_EXCERPTED TEXT_:
================

William E. Burrows is an American author and journalism professor emeritus. Born in Philadelphia, Pennsylvania on March 27, 1937, he was educated at Columbia University and became assistant professor of journalism in 1974.

Life
Burrows grew up in Rego Park, NY and graduated from Forest Hills High School. He holds a BA and an MA from Columbia University.

He worked as a reporter for newspapers such as The New York Times, The Washington Post, Foreign Affairs, and The Wall Street Journal. In 1970, he moved to Mallorca, Spain where he worked as a travel writer. He moved back to the United States in 1973 and joined the Journalism department at New York University. He was tenured in 1981. In 1983, he founded The Science and Environmental Reporting Program (SERP) of New York University.

Burrows specializes in space and national security issues and his latest book is The Asteroid Threat. He published Deep Black, a seminal work on reconnaissance and espionage in 1986.

================

[Saved data entries]

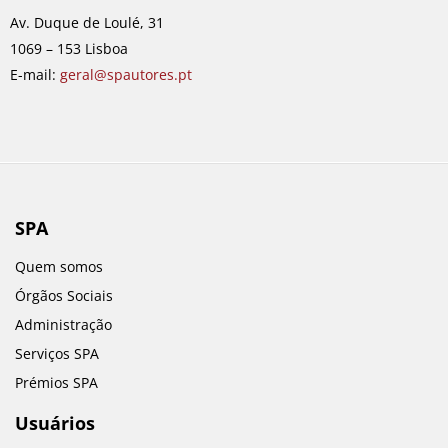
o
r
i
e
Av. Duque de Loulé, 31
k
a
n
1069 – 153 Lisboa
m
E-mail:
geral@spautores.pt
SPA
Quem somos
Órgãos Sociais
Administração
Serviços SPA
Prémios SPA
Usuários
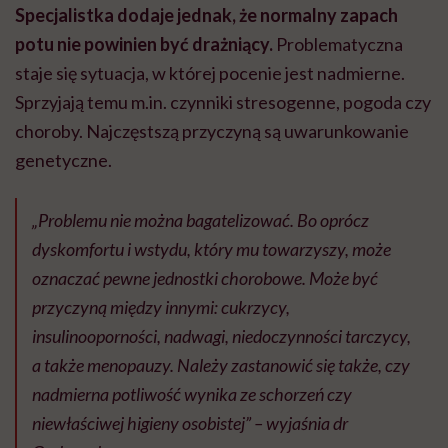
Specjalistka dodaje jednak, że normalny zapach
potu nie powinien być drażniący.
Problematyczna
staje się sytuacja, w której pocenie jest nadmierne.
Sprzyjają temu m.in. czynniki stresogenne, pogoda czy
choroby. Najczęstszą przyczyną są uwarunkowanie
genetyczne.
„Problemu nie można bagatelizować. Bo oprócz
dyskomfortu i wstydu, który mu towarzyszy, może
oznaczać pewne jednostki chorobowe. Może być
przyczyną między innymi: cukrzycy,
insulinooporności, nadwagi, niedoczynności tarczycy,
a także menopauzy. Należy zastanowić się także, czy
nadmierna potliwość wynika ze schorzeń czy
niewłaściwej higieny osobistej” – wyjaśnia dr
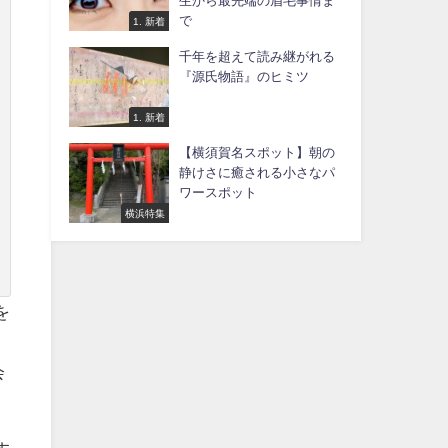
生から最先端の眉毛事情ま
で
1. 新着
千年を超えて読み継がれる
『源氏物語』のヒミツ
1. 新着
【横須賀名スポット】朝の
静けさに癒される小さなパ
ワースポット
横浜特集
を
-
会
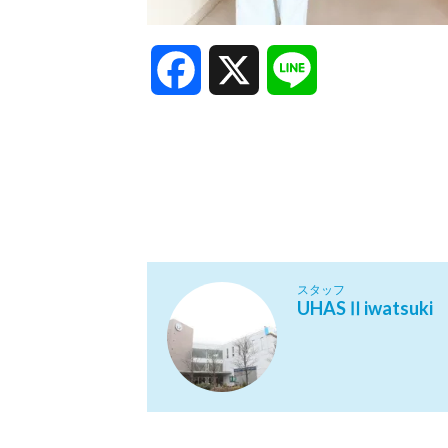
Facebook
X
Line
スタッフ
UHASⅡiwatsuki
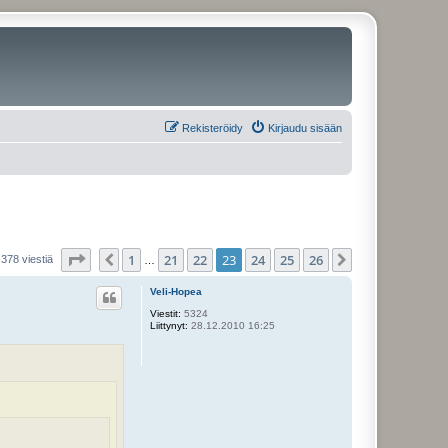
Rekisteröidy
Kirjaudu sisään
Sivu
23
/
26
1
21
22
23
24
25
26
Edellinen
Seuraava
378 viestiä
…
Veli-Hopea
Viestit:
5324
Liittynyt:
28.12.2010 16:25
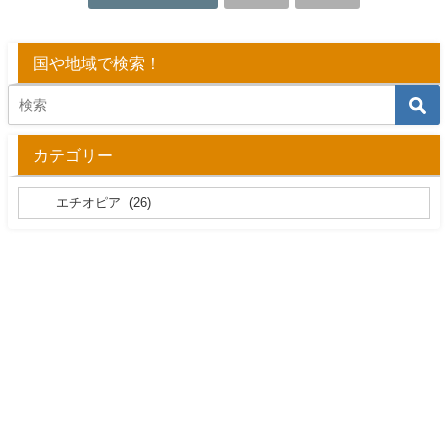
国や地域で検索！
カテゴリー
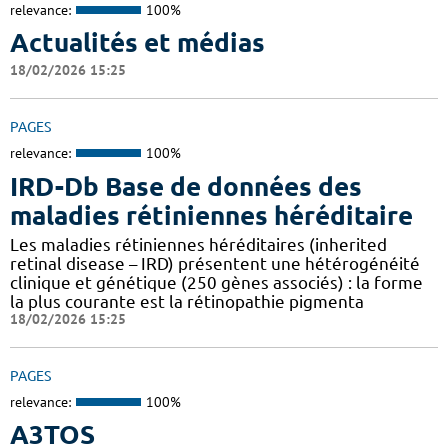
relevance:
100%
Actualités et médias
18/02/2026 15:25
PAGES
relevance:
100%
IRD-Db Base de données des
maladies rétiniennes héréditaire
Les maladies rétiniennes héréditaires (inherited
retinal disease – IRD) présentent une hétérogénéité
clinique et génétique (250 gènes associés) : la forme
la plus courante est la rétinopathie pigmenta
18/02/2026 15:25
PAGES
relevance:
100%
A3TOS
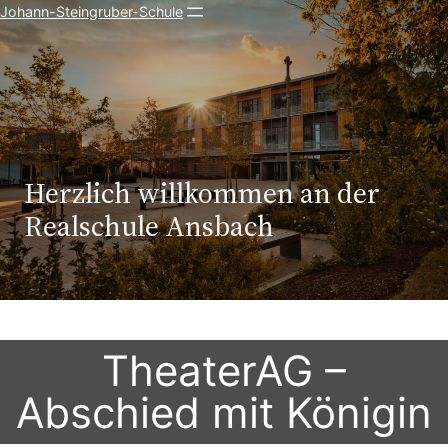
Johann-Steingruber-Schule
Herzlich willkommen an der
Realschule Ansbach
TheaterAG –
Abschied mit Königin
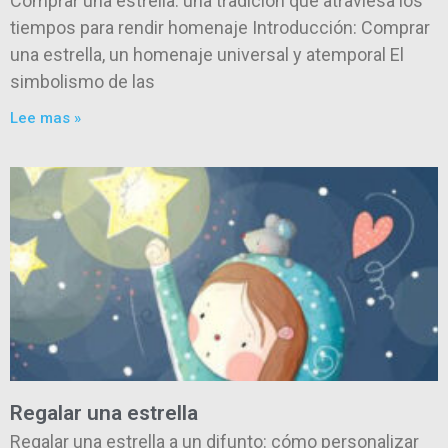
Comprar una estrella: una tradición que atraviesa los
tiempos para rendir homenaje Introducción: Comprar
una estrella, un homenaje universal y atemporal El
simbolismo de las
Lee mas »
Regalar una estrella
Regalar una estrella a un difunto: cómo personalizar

================

_TASK INSTRUCTIONS_:
a. Locate each line of the records that contains the string "Comprar" and copy those lines.
b. Carry on the biography of William E. Burrows, starting after its last sentence.
The records have no connection to the biography of William E. Burrows.

_ANSWER SET_:
a.
Comprar una estrella: una tradición que atraviesa los
tiempos para rendir homenaje Introducción: Comprar

b.
He is the co-founder of the Alliance to Rescue Civilization. He is also Director Emeritus of the Science, Health, and Environmental Reporting Program at New York University. He is the author of twelve books and numerous articles in The New York Times, The Washington Post, The Wall Street Journal, The Richmond Times-Dispatch, Foreign Affairs, Harvard Magazine, Harper's and other publications. His most recent book, The Asteroid Threat: Defending Our Planet From Deadly Near-Earth Objects, was published on June 10, 2014. Burrows was the only non-scientist on the National Research Council's Near-Earth Object Survey and Detection Panel. In recognition of his distinguished career and expertise, a Main Belt asteroid has been named after him, and he is a recipient of the American Astronautical Society John F. Kennedy Astronautics Award, among other honors.

He is divorced and has one daughter, Lara Julie Burrows, a physician.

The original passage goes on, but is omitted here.